Улыбаясь, он молча раскрыл футляр. В нем лежала скрипка.

– Да еще какая! – сказал Стучинский. – Старого итальянского мастера. Этой скрипке четыреста лет.

——

Когда под вечер я вернулся в свой дом, в коридоре уже горели керосиновые фонари «летучая мышь», у Шорохова топилась печка и во всем доме воняло серой и каменноугольным смрадом.

Я вошел в свою комнатку. В темноте только смутно белело окно. Сквозь четыре его пыльных стекла едва пробивался слабый вечерний свет. Было слышно, как Вася Гуткин колет в своей комнате лучину, как распевает Боря Маленький и шелестит бумагой в фотолаборатории Гриша Быстров.

Я сел на кровать, осмотрел свою комнату. Она была самой неуютной, самой убогой и грязной из всех комнат, которые я видел.

Стены голые, ободранные. Полочка – некрашеная, вся в сучках и трещинах. Около двери на гвоздях бесформенной кучей висит одежа.

Сидя в сумерках на кровати, я долго думал, как мне сделать эту маленькую коробочку, в которой мне суждено прожить целый год, и опрятной, и привлекательной.

Вот эту пустую стену над кроватью можно завесить большой картой Земли Франца-Иосифа, которую я привез с собой.

Хорошо бы повесить на окошко занавеску. Я вспомнил, что, уезжая из дома, из Ленинграда, я захватил, на всякий случай, зеленую полинялую материю – небольшой кусок материи, который мог бы пригодиться на тряпки, на заплатки. Из этой материи я сделаю занавеску.

Электричества в нашем доме еще нет. У меня на столе стоит большая керосиновая лампа с мутным стеклом. Хорошо бы сделать на лампу абажур. Можно смастерить из проволочек каркас и оклеить его бумагой или обшить чем-нибудь.
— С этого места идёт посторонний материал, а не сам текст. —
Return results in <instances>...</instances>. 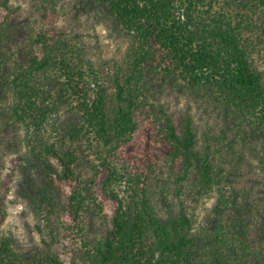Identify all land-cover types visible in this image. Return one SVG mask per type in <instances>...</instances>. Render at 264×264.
<instances>
[{
	"label": "trees",
	"instance_id": "trees-1",
	"mask_svg": "<svg viewBox=\"0 0 264 264\" xmlns=\"http://www.w3.org/2000/svg\"><path fill=\"white\" fill-rule=\"evenodd\" d=\"M86 1L125 36L120 59L89 57L56 25L57 0H40L43 25L24 22L22 50L8 45L17 20L0 21V104L5 120L25 129L23 192L37 215L72 217L67 229L85 264H264V216L234 205L224 166L249 149L264 172V0ZM1 7L9 10L8 0ZM167 86L222 119L218 133L204 131L203 146L190 108L175 114L163 100ZM142 123L143 142L131 147ZM100 167L115 207L90 238L84 217L90 204L102 209L93 191ZM215 189L216 216L195 231L194 204ZM0 264L63 262L49 244L25 254L0 232Z\"/></svg>",
	"mask_w": 264,
	"mask_h": 264
},
{
	"label": "rangeland",
	"instance_id": "rangeland-1",
	"mask_svg": "<svg viewBox=\"0 0 264 264\" xmlns=\"http://www.w3.org/2000/svg\"><path fill=\"white\" fill-rule=\"evenodd\" d=\"M39 3L40 0H8L9 10H5L1 7L0 0V21L7 14L17 20L18 27L11 32L12 41L7 42L16 51L22 50L24 41L26 44L28 40L25 36L28 25L40 27L46 22L37 9ZM56 8V25L83 44L87 54L95 62L100 63L122 57L127 40L125 36L118 35L113 30L111 20L104 13L89 6L86 0H57ZM24 22L30 23L27 25ZM152 86L155 92L159 90L157 84ZM161 94L175 114L187 107L190 108L199 136V147L204 144L202 137L205 130L214 127L213 129L218 133L221 129L219 121L222 119L217 117L212 107L200 98L190 93H183L172 86L164 88ZM7 109L6 102L0 104V219L3 217L2 214H5L0 222V232L12 236L16 241L17 250L22 253L33 254L46 249L49 244L63 264H85L79 249L80 242L76 241L75 236H71L72 232L67 229L68 226L74 227L72 217L59 209L46 220L42 214L37 215L32 204L25 197L22 175L27 164L22 160L21 155L28 149L27 137L23 126L12 125L5 120L4 112ZM143 127L142 123L131 147H138L143 142ZM245 153L241 163H238V159H233V155L226 158L224 166L227 169V188L232 194L234 205L242 203L246 211V207L249 206L257 213V219L254 218V220L259 221L264 216V172L252 152L246 149ZM141 157L143 154L139 152L137 158ZM159 166L162 167L161 162H158ZM107 175V169L100 167L98 176L93 182L94 195L102 203V209L99 210L98 207L90 204L91 212L84 217L86 221L84 232L90 238L98 237L106 230L114 211L115 203L105 195L103 190ZM158 176L160 179L166 178L165 173H159ZM61 185L65 193L62 199L65 201L70 188L66 184ZM171 188L174 187L169 186V189ZM152 189L153 187L151 191ZM170 191L169 198L175 201L174 192ZM158 192L164 194V191L158 190ZM159 197L162 198L160 195ZM218 197L219 191L215 189L211 197L203 198L194 204L195 231H198L201 226L209 227L212 224V219L216 216L215 208L220 206ZM160 201L162 204L163 200L160 199ZM162 209L164 212L167 211L165 206ZM256 234L260 235L258 232Z\"/></svg>",
	"mask_w": 264,
	"mask_h": 264
}]
</instances>
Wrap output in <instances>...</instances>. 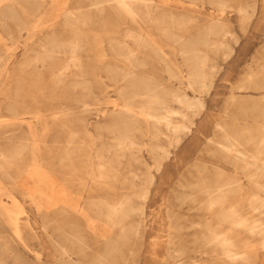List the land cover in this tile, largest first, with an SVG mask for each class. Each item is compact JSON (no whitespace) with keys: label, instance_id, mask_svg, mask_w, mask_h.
<instances>
[{"label":"rangeland","instance_id":"obj_1","mask_svg":"<svg viewBox=\"0 0 264 264\" xmlns=\"http://www.w3.org/2000/svg\"><path fill=\"white\" fill-rule=\"evenodd\" d=\"M38 1L43 8L32 16L26 0H0V149L27 145L17 163L19 168L16 165L4 167L0 159V213L6 212L14 218L19 230L18 235L14 234L0 214V264H63L68 259L82 264H171L168 255L176 251H182L181 264H199L192 262L201 259L206 264H222L210 257V250L203 258L198 253L202 232L208 223L216 220L205 210L204 190L226 180L235 182L232 186L241 181L242 190L229 197L238 199L237 209L242 214H256L249 206V202L253 204L251 206L255 202L249 199L254 195L264 196L242 178L241 174L245 172L234 169V160L228 159L222 151L219 153L216 142H222V136L215 129V125H222L241 144L245 141L240 148L246 149H252L251 143H246L249 137L254 140L264 135V121L255 112H246L244 117L237 107L242 101L258 100L260 91L245 85V72L248 68L254 69L262 55L264 0H225L226 6L222 10L206 4L202 11L200 7L188 11L192 25L198 24L205 14H220L230 29L228 48L223 54L213 56L212 61L218 69L207 93L193 94L184 88L190 97L201 96L205 106L198 115L193 116L190 112V134L181 132V139L174 137L165 145L168 158L161 162L159 171L151 172L153 179L148 188L144 219L146 230L142 232L139 228L137 236L131 231L128 233L132 220L122 215L124 204L129 202L123 171L117 172L116 181L112 178L114 163H120L118 166L122 170L131 149L125 142L121 147L122 156L115 155L119 145H114V131L120 133V129L113 128L108 114L119 108L121 100L114 92L113 82L103 71L98 78L93 76L95 62L99 60L100 68L103 63L120 64L121 57L113 55L114 52H123L125 44L132 47L136 44L130 39L125 43L124 36L119 37L122 43L111 41L116 36L112 27L100 26L92 31L87 26L81 28L85 30L81 37L87 46L83 53L89 58H83L78 69L49 58L33 59L30 49L43 34L54 31L60 38L70 36L58 12L52 13L53 3L56 8L72 12L77 4L86 6L88 2ZM255 1L254 11L248 9V16L244 17L240 12L241 5L252 6ZM9 3L14 16L5 10ZM29 19V25L33 26L31 32L23 29L20 36H16V24ZM122 27L127 28L128 23ZM147 29L153 35L158 34L155 25ZM8 32L12 37L7 35ZM99 45L104 49L98 50ZM161 45L163 51L171 53L167 43ZM100 52L103 57L96 56ZM138 52V56L144 58L148 50L142 45ZM36 65L40 69L37 70ZM239 85H245L247 89L240 90ZM82 86L86 89H81ZM231 95H234L233 100ZM10 106L19 113L17 118L12 116ZM33 108L42 112V120L38 121L26 112H32ZM63 108L68 109L70 115L52 121ZM242 115L248 119L247 125L233 122ZM15 119L25 134L14 125ZM29 127L35 136H29ZM210 139L212 142L208 141ZM67 142L71 149L68 155L63 152ZM144 157L149 158L147 154ZM100 165L107 167V179L101 178ZM14 196L17 204L12 203ZM261 219L264 221V216ZM169 232L172 238L175 237L176 246L179 244L171 252L166 243ZM234 236L242 242H249L247 239L251 238L245 233ZM251 239L250 261L252 258L258 261L264 252L257 245V237ZM61 248L69 258L61 254Z\"/></svg>","mask_w":264,"mask_h":264},{"label":"bare ground","instance_id":"obj_2","mask_svg":"<svg viewBox=\"0 0 264 264\" xmlns=\"http://www.w3.org/2000/svg\"><path fill=\"white\" fill-rule=\"evenodd\" d=\"M183 1L185 0H88L86 6L79 3L72 12L64 11L61 7L56 8V3H53L52 13L58 12L57 15L62 18L61 22L70 32V36L60 38L54 34V31H50L35 41V47L30 49V52L33 53V59L49 58L78 69L82 59L89 58L86 51V55L83 53L87 46L84 44L86 41L82 40L81 37L85 31L81 29L82 27L87 28L88 26L91 27V30L100 26L112 27L111 31L116 36L111 38V41L116 44L122 43L123 41L119 37L124 36L125 43L126 39H130L136 44L135 47L125 44L123 52H119V50L114 52L113 55L121 57L120 64L103 63V67L100 68L97 64L99 63L98 60L97 63L95 62V68H93V76L97 78L100 71L106 74L107 79L113 82L114 92L121 100V104L118 105L119 108L108 114L111 116L110 123L113 128L120 129V133L114 131V145H119V149L115 150V155L116 157L122 156L121 147L124 146L125 142L127 145L129 144L131 149L127 153L126 164L123 169L120 170L118 166L120 163L115 162L113 173H111L114 181L117 179L118 171L124 173L123 184L129 190V202L124 204L122 215L129 216L132 220L131 227H129L131 230H128V233L131 231L134 236H137L136 232L139 228L142 229V232L146 230L144 219L149 199L148 188L153 179L151 172L154 169L159 171L161 162L168 158L165 145L170 144L174 137L181 139L179 137L181 132L190 134V112L192 111L193 116H195L204 109L205 105L201 96L193 95L190 97L184 88L189 89L193 94L207 93L218 69L212 61L213 56L223 54L228 48L227 35L230 34V29L225 21L220 18V14H205L198 24L192 25V17L188 12L199 7V10L202 11V7L206 4L214 9L222 10L226 6L225 0H187L185 1L187 4ZM26 4L31 9L32 16L43 8L42 3L38 0H26ZM5 7V10L14 16L11 13L13 11L11 3ZM255 7L256 1L252 6L243 4L240 7V12L246 17L248 16V9L254 11ZM83 8L87 9L83 10ZM104 19L107 21L105 22ZM29 21L31 20L16 24L14 31L16 36L19 37L23 29L31 32L33 26L29 25ZM126 23H128V27L124 29L122 26ZM151 25H155L158 30L157 35H153L148 29L146 30ZM7 35L12 37V33L8 32ZM161 43H167L166 46L170 48L171 53L163 51ZM142 45L148 50L144 58L138 56V50ZM99 48L100 50L104 49L101 45H99L98 50ZM111 49H114L113 45ZM96 56L103 57L104 54L100 52ZM147 59L151 60L148 61ZM259 60L255 62L254 69L248 68L245 72V85L260 91L258 92V100L242 101L237 107L239 111L244 113V117L246 112H255V115L264 121V46ZM35 68L40 69L37 65ZM54 74L57 77L58 73L55 72ZM245 85H239V89H247ZM81 89H86V87L82 86ZM100 90L102 92L101 88ZM230 99L233 100L234 95H231ZM81 103L84 104L85 102ZM8 108L12 116L17 118L19 113L16 112V109L11 106ZM61 110L62 112L59 113L58 117L53 116L52 121L67 118L70 115L68 109L63 108ZM26 112L33 114V117L38 121L42 120L41 111H38L37 108H33L32 112ZM243 115L242 118H236L233 122L240 121L243 123L242 125H247L248 119L243 118ZM16 120H14V125L21 128L22 133L25 134L23 127ZM28 129L29 136H35V132L30 130V127ZM215 129L222 136V142H216L217 149H220V151L218 150L219 153L222 151L228 159L234 160L237 163L234 162V169L245 172V174H241L242 178L264 193V135L259 139L256 138L257 140L255 138L253 140L252 136V138L249 137L246 143H251L252 149H246L240 148L245 141L241 144L237 137L232 136L222 125H215ZM208 141L212 142V139ZM68 145L69 142L63 151L66 155L71 153ZM26 146L17 144L13 149L9 148L6 152L0 153V159L4 162L3 166L12 167L16 165V168H19L17 163L21 161L20 156ZM145 154L149 156L148 159L144 157ZM107 170V167L99 166L101 178L107 179L109 177L108 174L105 175ZM91 176L94 184V176L92 174ZM234 183L231 180H226L215 187L204 190L206 193L204 197L205 210L208 211L209 217H215L216 220L212 224L211 222L208 223L202 232L199 239V257L203 258L210 250V257L222 262V264H264V256L258 261H255L254 258L250 261L249 255L252 236L257 237L255 239L257 245L264 252V221L261 219L264 216V196L254 195L249 199V201L255 202L254 206H251L253 204L249 202V206L256 211V214H242L237 209L238 199L231 200L229 196L242 190L244 185L240 181V184L232 186ZM128 197L126 196V198ZM12 198V203L17 204L15 196ZM0 214L11 231L18 235L16 220L6 212ZM168 229L170 231V224ZM239 233L250 235L251 238L247 239L249 242H242L234 236ZM167 234V248L169 251L174 250L176 244L173 240L175 237L172 238L170 232ZM60 250L62 255L69 258L64 248ZM111 253L113 252L111 251ZM168 256L172 260L171 264H181L182 251H176L173 255L169 254ZM201 260H195L192 263L206 264L204 259ZM63 264L82 263L68 259Z\"/></svg>","mask_w":264,"mask_h":264},{"label":"crops","instance_id":"obj_3","mask_svg":"<svg viewBox=\"0 0 264 264\" xmlns=\"http://www.w3.org/2000/svg\"><path fill=\"white\" fill-rule=\"evenodd\" d=\"M9 148L13 149V147H9ZM9 148L0 149V153H2L3 151H5V152H6V150H7V149H9Z\"/></svg>","mask_w":264,"mask_h":264}]
</instances>
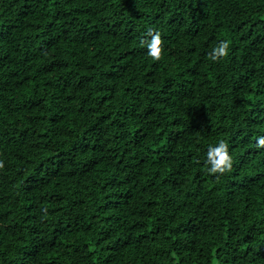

Дверь моей комнаты притворяется очень неплотно. Зимой, в полярную ночь, из коридора будет, наверное, нести леденящим холодом. Дверь надо бы чем-нибудь завесить.

Я вытащил сверток теплой толстой материи, которую нам выдали на зимние портянки.

Снова я взял молоток и гвозди, вскарабкался на стул и принялся прибивать к двери портьеру из портяночной материи.

А потом кромсал, шил, и снова кромсал и перекраивал кусок линючей зеленой тряпки, чтобы получилась красивая настоящая занавеска.